Cherries and Plums (prunus)
Sour cherries are self-pollinating so only one tree is needed for fruit production. We often carry quite a few different varieties of these types of cherries such as Evans, and the romance series (Cupid, Valentine, Juliet, Romeo). They are all great tasting cherries with high sugar content and are prairie hardy.
For edible, prairie hardy Plums to cross pollinate and bear fruit, it is essential that the varieties bloom at the same time. Varieties that bloom mid-season will cross pollinate both early and late blooming varieties, as well as other mid-season bloomers. Chokecherries will also aid in cross pollination.
Grapes are self-pollinating. Cross pollination is not essential, but some hybrids may have non-viable pollen. Because of this, it is recommended to plant 2 or more varieties. Remove all suckers from the base of the leaves after the end of June. Remove ends of canes 2 to 3 leaves past the last fruit cluster. Also prune out and remove all non-producing canes.
Blueberries are self-pollinating, but 2 or more varieties will result in a better yield and larger berries.
Currants and Gooseberries (ribes)
Currants and gooseberries are self-pollinating.
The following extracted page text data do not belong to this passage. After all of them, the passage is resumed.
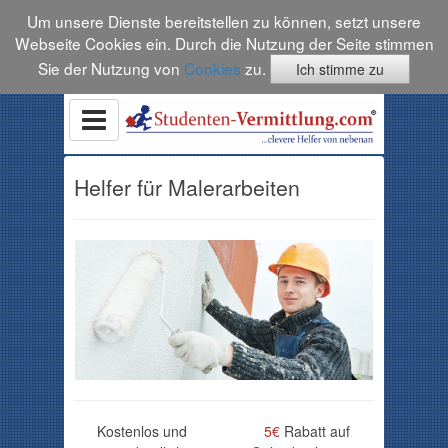
Um unsere Dienste bereitstellen zu können, setzt unsere
Webseite Cookies ein. Durch die Nutzung der Seite stimmen
Sie der Nutzung von
Cookies
zu.
Ich stimme zu
Helfer für Malerarbeiten
Kostenlos und
5€
Rabatt auf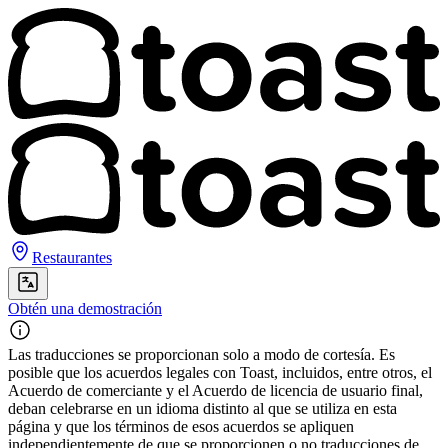
Restaurantes
Obtén una demostración
Las traducciones se proporcionan solo a modo de cortesía. Es
posible que los acuerdos legales con Toast, incluidos, entre otros, el
Acuerdo de comerciante y el Acuerdo de licencia de usuario final,
deban celebrarse en un idioma distinto al que se utiliza en esta
página y que los términos de esos acuerdos se apliquen
independientemente de que se proporcionen o no traducciones de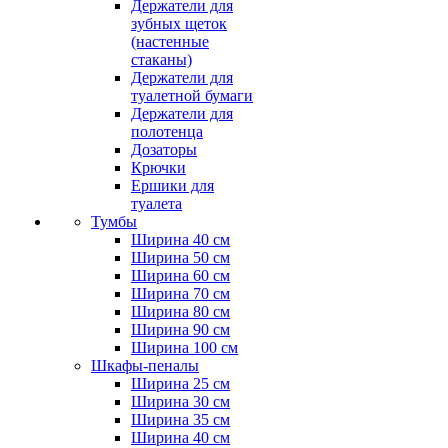
Держатели для
зубных щеток
(настенные
стаканы)
Держатели для
туалетной бумаги
Держатели для
полотенца
Дозаторы
Крючки
Ершики для
туалета
Тумбы
Ширина 40 см
Ширина 50 см
Ширина 60 см
Ширина 70 см
Ширина 80 см
Ширина 90 см
Ширина 100 см
Шкафы-пеналы
Ширина 25 см
Ширина 30 см
Ширина 35 см
Ширина 40 см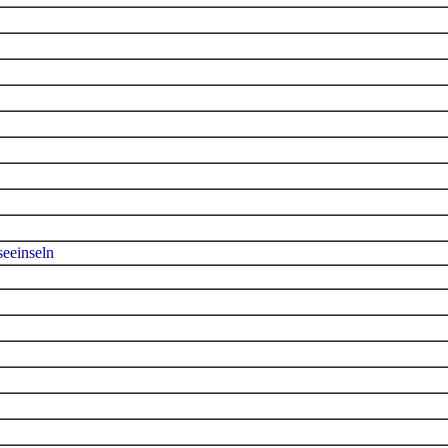
eeinseln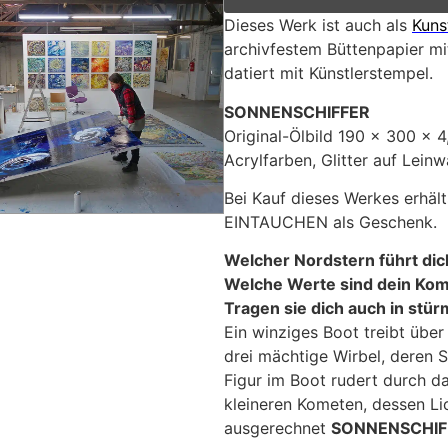
Dieses Werk ist auch als
Kuns
archivfestem Büttenpapier mit
datiert mit Künstlerstempel.
SONNENSCHIFFER
Original-Ölbild 190 x 300 x 4
Acrylfarben, Glitter auf Lein
Bei Kauf dieses Werkes erhält
EINTAUCHEN als Geschenk.
Welcher Nordstern führt dic
Welche Werte sind dein Ko
Tragen sie dich auch in stü
Ein winziges Boot treibt über
drei mächtige Wirbel, deren 
Figur im Boot rudert durch d
kleineren Kometen, dessen Lic
ausgerechnet
SONNENSCHI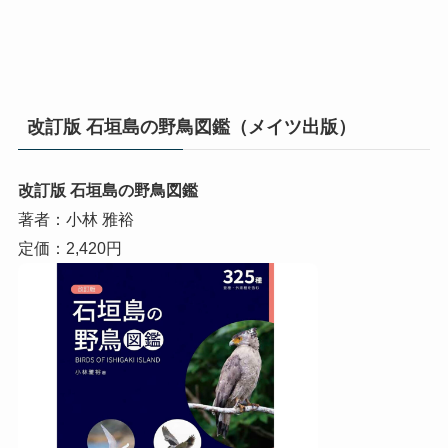
改訂版 石垣島の野鳥図鑑（メイツ出版）
改訂版 石垣島の野鳥図鑑
著者：小林 雅裕
定価：2,420円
Excellent fruit production can be obtained with just one plant. If currants are grown near gooseberries, however, yields can be even better!
Strawberries (fragaria), Raspberries (rubus) and Saskatoons (amelanchier)
Strawberries, raspberries and saskatoons are all self-pollinating. Only one plant is actually required and they do not cross-pollinate each other.
Generally, they are self-pollinating plants. However, it has been found that planting one Polar Jewel variety among Tundra and Borealis will greatly increase fruit production.
I hope this helps and encourages you to try some different fruit producers, as there is nothing like fresh picked apple pie and preserves.